このコースでは、AgentSkills仕様の基本構造の解説から始め、パラメータ付きスキルの実装、外部API連携、テストとデバッグ、マルチステップワークフロー、セキュリティチェックリスト、そしてClawHubへの公開まで、実践的な一連の流れで学べます。プロンプトエンジニアリングが「良い指示を書く」ことなら、スキル構築は「良い指示を再利用可能なツールにパッケージ化する」こと。その違いを8レッスンでしっかり身につけていきましょう。
このコースの対象者
AIエージェントを日常的に使っており、「同じ指示を何度も入力するのが面倒だ」と感じたことのある方。自作のスキルをチームやコミュニティで共有したい開発者。あるいは、OpenClawエコシステムに貢献したいビルダー。そんな方に特におすすめのコースです。プログラミングの深い知識は不要ですが、ターミナル操作の基本に慣れていることが望ましいです。
学べること
- AgentSkills仕様の構造と、プログレッシブ・ディスクロージャーパターンの活用方法を理解する
- 要件を満たすYAMLフロントマターと命令ブロックを記述したSKILL.mdファイルを作成する
- $ARGUMENTSとシェル展開構文を活用し、パラメータを受け取るスキルを実装する
- 認証情報の分離とエラーハンドリングを組み込み、安全にAPI連携できる設計を行う
- PromptfooとCisco Skill Scannerを用いて、スキルのテストと検証を実施する
- サブエージェントとタスクオーケストレーションを活用し、マルチステップのワークフローを構築する
- セキュリティチェックリストを適用し、7つの一般的なスキル攻撃ベクトルから保護する仕組みを構築する
- 品質と安全の基準に準拠し、ClawHubおよびGitHubへの公開ワークフローを実行する
カリキュラム
前提条件
- 「OpenClaw入門」コースの修了、または同等のOpenClawに関する基礎知識
- テキストエディタの操作やファイル管理の基本に習熟していること
- APIの基本概念について理解していること(必須ではありませんが、習得に役立ちます)
よくある質問
プログラミングの知識は必須ですか?
基本的なスキルの作成であれば、プログラミング知識は不要です。

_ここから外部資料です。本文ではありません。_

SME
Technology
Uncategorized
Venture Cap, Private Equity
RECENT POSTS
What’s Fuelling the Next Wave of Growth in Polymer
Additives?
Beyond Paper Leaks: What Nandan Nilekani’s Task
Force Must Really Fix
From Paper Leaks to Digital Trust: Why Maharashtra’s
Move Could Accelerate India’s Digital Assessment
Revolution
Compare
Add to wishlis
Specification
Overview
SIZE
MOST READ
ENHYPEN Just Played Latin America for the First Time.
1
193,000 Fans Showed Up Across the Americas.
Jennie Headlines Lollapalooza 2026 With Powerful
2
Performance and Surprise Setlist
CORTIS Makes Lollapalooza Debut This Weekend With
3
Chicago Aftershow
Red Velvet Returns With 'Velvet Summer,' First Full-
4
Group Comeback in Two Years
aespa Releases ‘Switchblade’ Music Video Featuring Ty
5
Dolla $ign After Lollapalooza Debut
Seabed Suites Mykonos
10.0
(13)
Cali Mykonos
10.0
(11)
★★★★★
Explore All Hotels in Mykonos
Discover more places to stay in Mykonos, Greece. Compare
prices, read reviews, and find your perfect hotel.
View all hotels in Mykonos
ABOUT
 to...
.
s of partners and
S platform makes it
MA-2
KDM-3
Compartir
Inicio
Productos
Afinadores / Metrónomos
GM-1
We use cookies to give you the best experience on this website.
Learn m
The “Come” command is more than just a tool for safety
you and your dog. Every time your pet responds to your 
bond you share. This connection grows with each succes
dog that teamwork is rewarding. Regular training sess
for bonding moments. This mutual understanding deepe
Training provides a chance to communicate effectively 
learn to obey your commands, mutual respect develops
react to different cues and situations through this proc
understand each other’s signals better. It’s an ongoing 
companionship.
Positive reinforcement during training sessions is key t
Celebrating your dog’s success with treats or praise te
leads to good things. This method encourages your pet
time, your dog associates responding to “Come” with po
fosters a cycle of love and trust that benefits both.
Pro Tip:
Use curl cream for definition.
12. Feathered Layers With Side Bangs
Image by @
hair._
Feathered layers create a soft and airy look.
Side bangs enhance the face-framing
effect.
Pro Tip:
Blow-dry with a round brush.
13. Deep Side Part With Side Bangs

SKILL.mdファイルはMarkdown形式(構造化されたプレーンテキスト)で記述できます。API連携やスクリプト処理を含む応用スキルでは、APIキーやJSONの理解が役立ちますが、コース内ですべてステップバイステップで解説するため、ご安心ください。
作成したスキルはOpenClaw専用になりますか?
いいえ、OpenClaw専用ではありません。AgentSkillsの規格に準拠しているため、Claude Code、VS Code Copilot、Codex CLI、Cursorなど、他の準拠エージェントでもそのまま動作します。
プロンプトエンジニアリングとの違いは何ですか?
プロンプトエンジニアリングが「1回の会話で効果的な指示を出す技術」であるのに対し、スキル構築はその指示を「再利用・共有・パラメータ化可能なツール」としてパッケージ化する工程です。さらにテストとセキュリティ対策を施し、本番環境で安心して使える形に仕上げます。
スキルの公開方法も学べますか?
もちろんです。第8レッスンでは、ClawHubおよびGitHubへの公開手順を解説します。公開前に必ず通すべきセキュリティチェックのポイントも合わせて習得できます。